Inova Fairfax Hospital, Falls Church, VA, USA.
Inova Fairfax Hospital, Falls Church, VA, USA.
J Hepatol. 2018 Dec;69(6):1365-1370. doi: 10.1016/j.jhep.2018.08.013. Epub 2018 Aug 23.
BACKGROUND & AIMS: Although patients with cryptogenic cirrhosis have historically been considered as having "burnt-out" non-alcoholic steatohepatitis (NASH), some controversy remains. The aim of this study was to compare outcomes of patients with cryptogenic cirrhosis and NASH-related cirrhosis from a cohort with longitudinal follow-up data.
Patients with cryptogenic cirrhosis or NASH cirrhosis were screened for a clinical trial. Patients with <5% hepatic steatosis regardless of other histologic features were considered to have cryptogenic cirrhosis. Clinico-laboratory data and adjudicated liver-related events (e.g. decompensation, qualification for transplantation, death) were available.
A total of 247 patients with cirrhosis (55.3 ± 7.4 years, 37% male) were included; 144 had NASH cirrhosis and 103 had cryptogenic cirrhosis. During a median follow-up of 29 (IQR 21-33) months (max 45 months), 20.6% of patients had liver-related clinical events. Patients with NASH cirrhosis and cryptogenic cirrhosis were of a similar age and gender, as well as having a similar body mass index, PNPLA3 rs738409 genotype, and prevalence of diabetes (p >0.05). However, patients with cryptogenic cirrhosis had higher serum fibrosis markers and greater collagen content and α-smooth muscle actin expression on liver biopsy. Compared to cirrhotic patients with NASH, patients with cryptogenic cirrhosis experienced significantly shorter mean time to liver-related clinical events (12.0 vs. 19.4 months; p = 0.001) with a hazard ratio of 1.76 (95% CI 1.02-3.06).
Populations with NASH and cryptogenic cirrhosis have similar demographics, but patients with cryptogenic cirrhosis have evidence of more active fibrosis and a higher risk of liver-related clinical events. Thus, we believe these patients belong to the same spectrum of disease, with cryptogenic cirrhosis representing a more advanced stage of fibrosis.
Significant liver damage and cirrhosis of the liver may develop without a known cause - a liver disease referred to as cryptogenic cirrhosis. In this work we found that, in the presence of metabolic abnormalities, cryptogenic cirrhosis may actually be a part of the non-alcoholic fatty liver disease spectrum. Yet, it appears to be more progressive than typical non-alcoholic fatty liver disease, leading to advanced liver disease at a faster rate.
虽然以往认为隐源性肝硬化患者的非酒精性脂肪性肝炎(NASH)已经“耗尽”,但仍存在一些争议。本研究的目的是比较具有长期随访数据队列中隐源性肝硬化和 NASH 相关肝硬化患者的结局。
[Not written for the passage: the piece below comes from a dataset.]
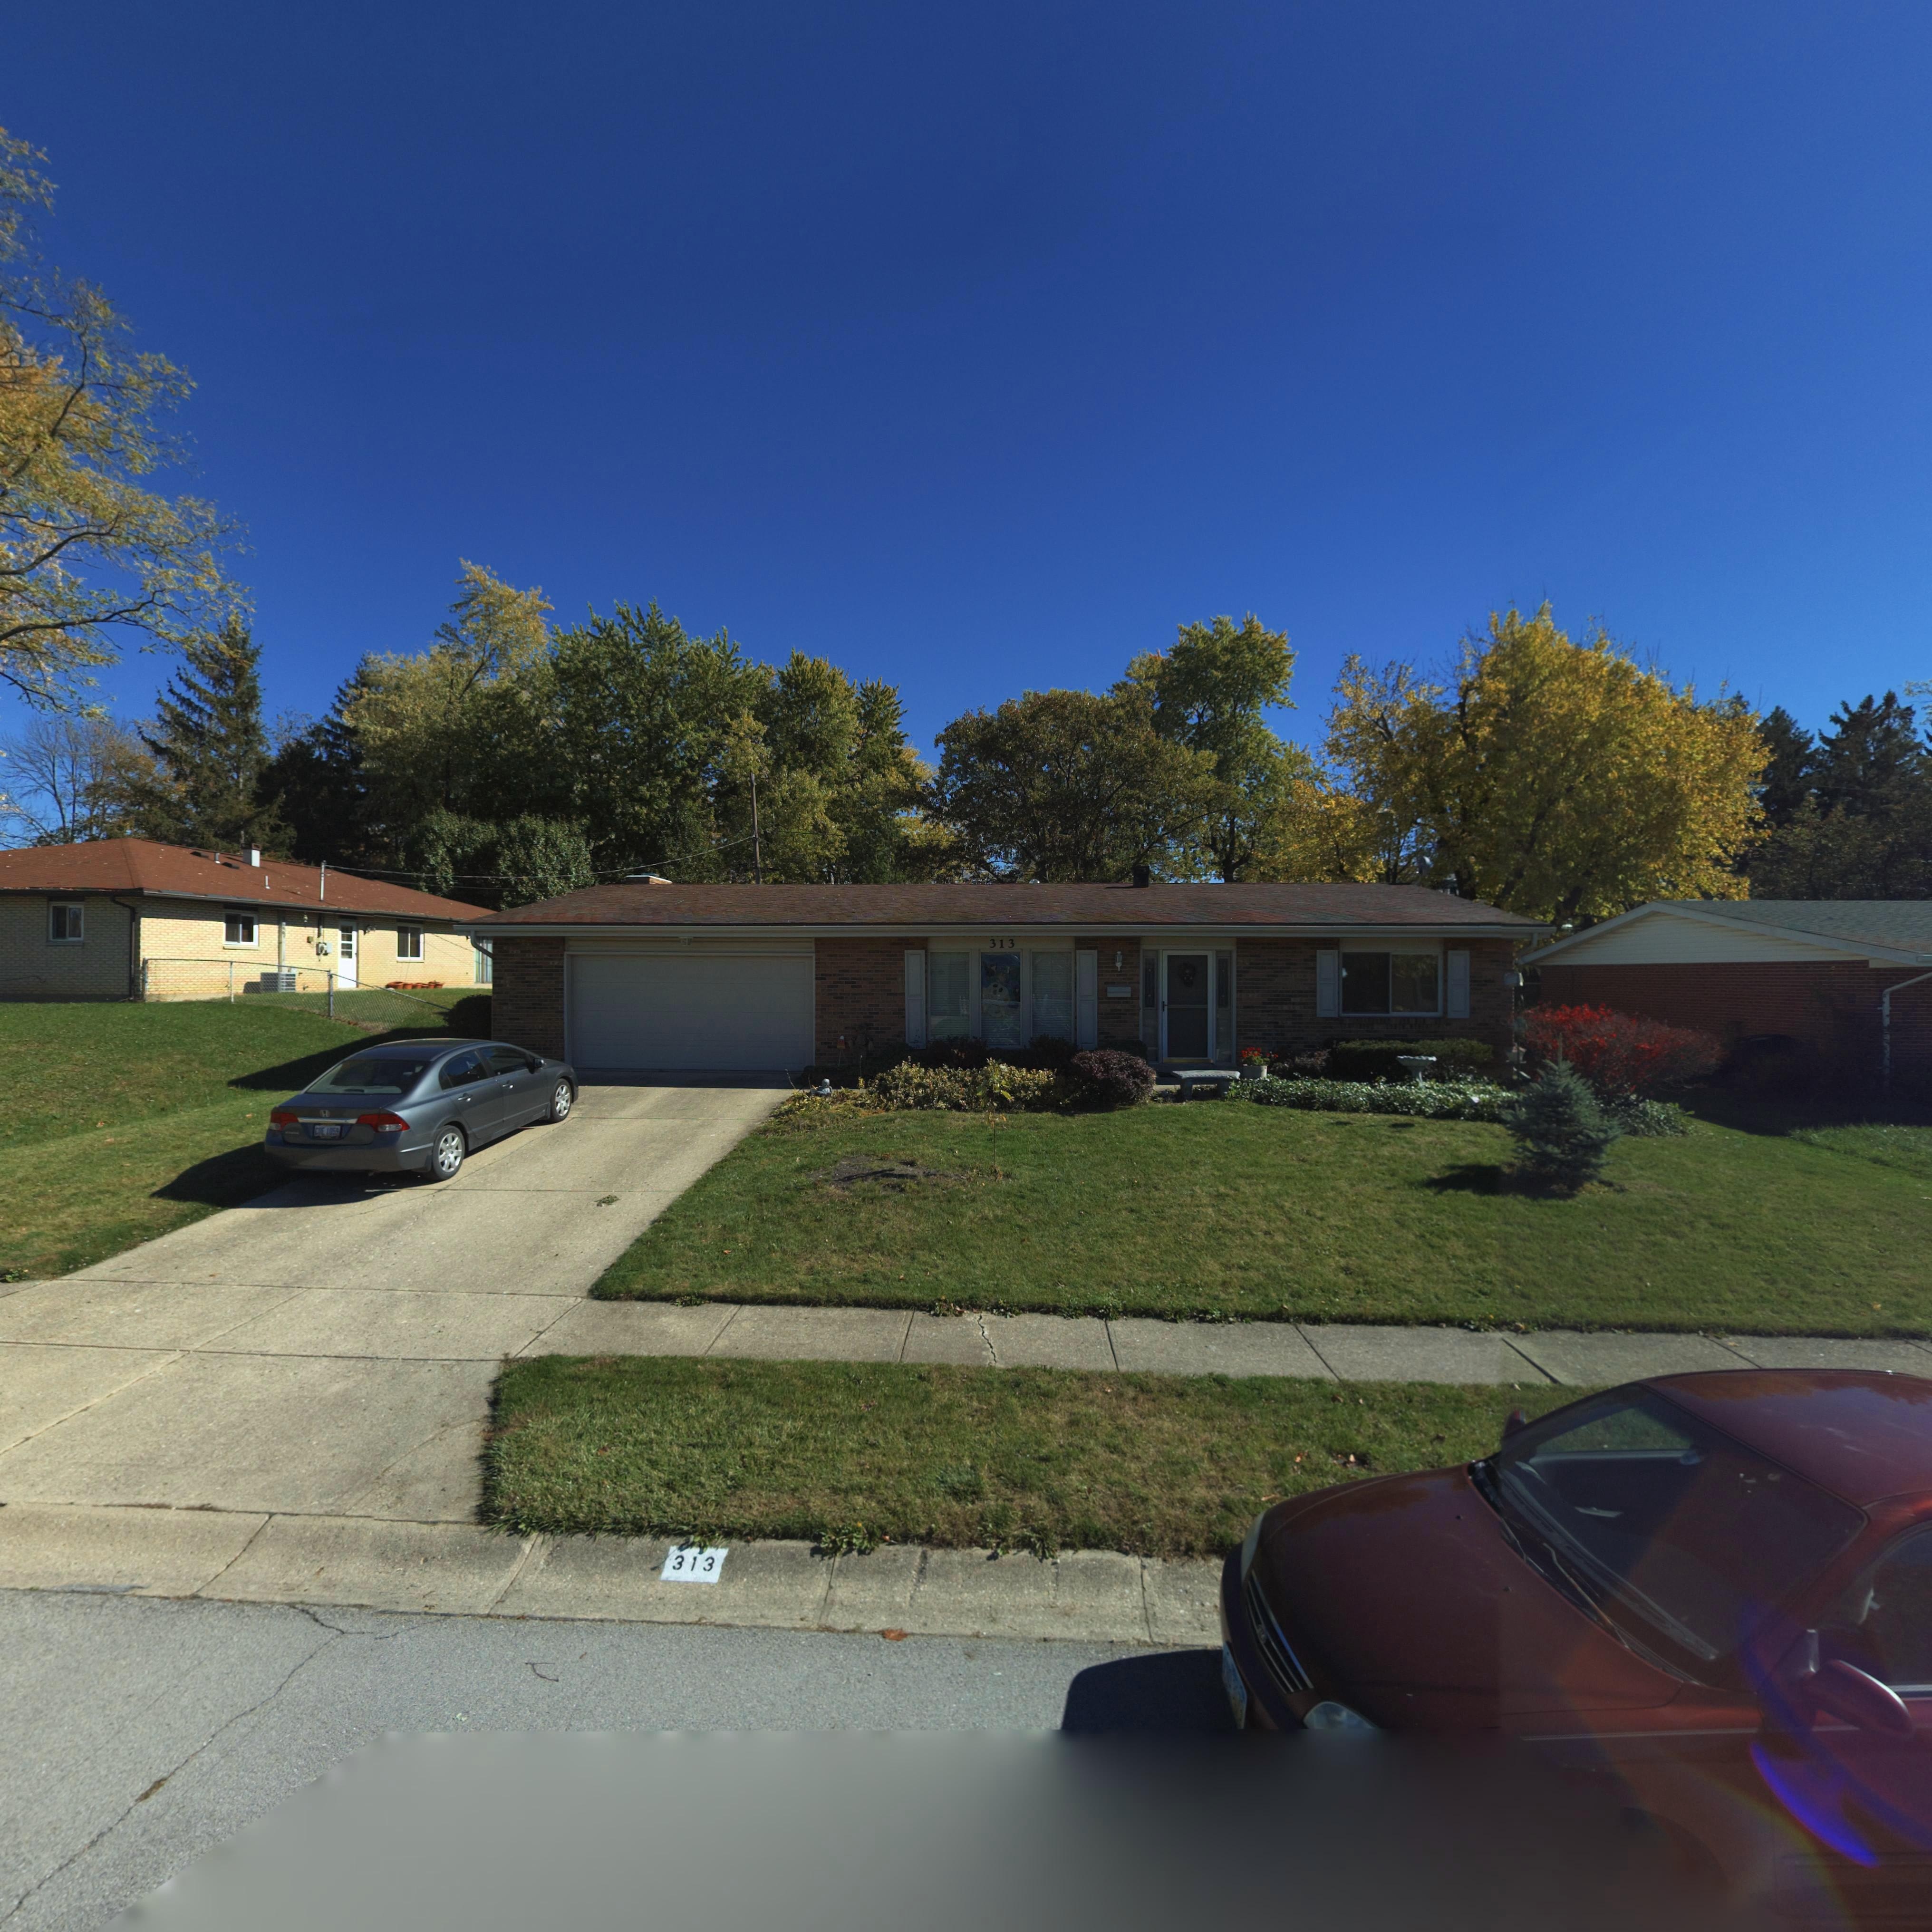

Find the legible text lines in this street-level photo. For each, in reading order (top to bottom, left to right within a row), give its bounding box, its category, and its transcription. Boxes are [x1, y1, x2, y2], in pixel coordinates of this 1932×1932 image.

筛选参加临床试验的隐源性肝硬化或 NASH 相关肝硬化患者。无论其他组织学特征如何,肝脂肪变性<5%的患者被认为患有隐源性肝硬化。临床-实验室数据和裁定的肝脏相关事件(例如失代偿、符合移植条件、死亡)可用。
共纳入 247 例肝硬化患者(55.3±7.4 岁,37%为男性);144 例为 NASH 肝硬化,103 例为隐源性肝硬化。中位随访时间为 29(IQR 21-33)个月(最长 45 个月),20.6%的患者发生肝脏相关临床事件。NASH 肝硬化和隐源性肝硬化患者的年龄和性别相似,体重指数、PNPLA3 rs738409 基因型和糖尿病患病率也相似(p>0.05)。然而,与 NASH 肝硬化患者相比,隐源性肝硬化患者的血清纤维化标志物更高,肝活检胶原含量和α-平滑肌肌动蛋白表达更高。与 NASH 相关的肝硬化患者相比,隐源性肝硬化患者发生肝脏相关临床事件的平均时间明显更短(12.0 个月 vs. 19.4 个月;p=0.001),风险比为 1.76(95%CI 1.02-3.06)。
NASH 和隐源性肝硬化患者的人群特征相似,但隐源性肝硬化患者有更活跃的纤维化证据,发生肝脏相关临床事件的风险更高。因此,我们认为这些患者属于同一疾病谱,隐源性肝硬化代表更晚期的纤维化阶段。
一种称为隐源性肝硬化的肝脏疾病,可能在没有明确病因的情况下发生严重的肝损伤和肝硬化。在这项工作中,我们发现,在存在代谢异常的情况下,隐源性肝硬化实际上可能是非酒精性脂肪性肝病谱的一部分。然而,它似乎比典型的非酒精性脂肪性肝病更具进展性,导致肝脏疾病的进展速度更快。